=== Begin Enclosure ===
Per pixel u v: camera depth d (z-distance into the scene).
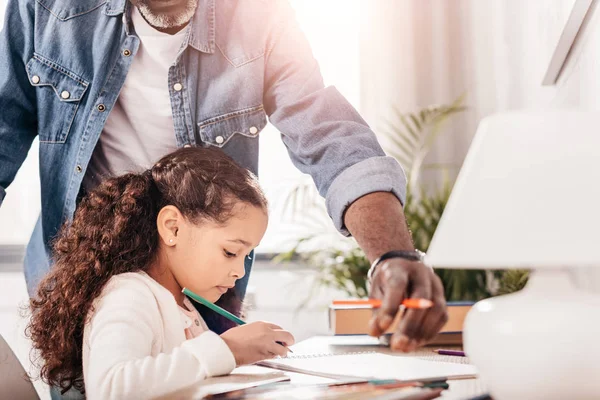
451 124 2.65
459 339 1.10
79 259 0.96
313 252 2.47
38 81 1.17
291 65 1.22
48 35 1.17
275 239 2.59
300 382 0.70
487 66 2.65
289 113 1.13
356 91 2.67
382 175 0.90
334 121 1.08
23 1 1.21
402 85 2.67
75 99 1.14
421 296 0.62
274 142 2.59
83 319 0.91
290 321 2.59
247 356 0.79
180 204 0.99
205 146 1.18
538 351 0.45
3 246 2.46
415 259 0.69
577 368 0.44
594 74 1.18
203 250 0.97
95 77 1.13
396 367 0.79
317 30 2.68
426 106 2.67
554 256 0.45
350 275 2.35
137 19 1.15
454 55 2.68
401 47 2.68
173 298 0.91
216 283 0.99
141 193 1.01
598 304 0.46
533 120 0.50
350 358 0.90
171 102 1.15
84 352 0.84
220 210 0.96
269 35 1.23
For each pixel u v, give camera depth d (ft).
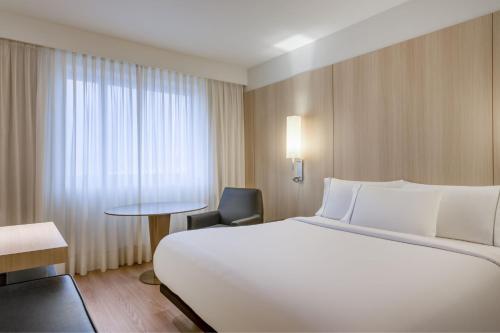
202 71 13.01
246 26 10.02
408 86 8.48
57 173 9.86
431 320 3.42
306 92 11.50
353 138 9.89
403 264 4.79
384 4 8.69
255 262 4.94
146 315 7.23
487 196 6.29
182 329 6.63
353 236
=== End Enclosure ===
ACTIVITY: Copy out each line of the data that has the word "camera" in it.

WRITTEN RESPONSE:
Per pixel u v: camera depth d (z-distance into the scene).
For each pixel u v, give camera depth d (ft).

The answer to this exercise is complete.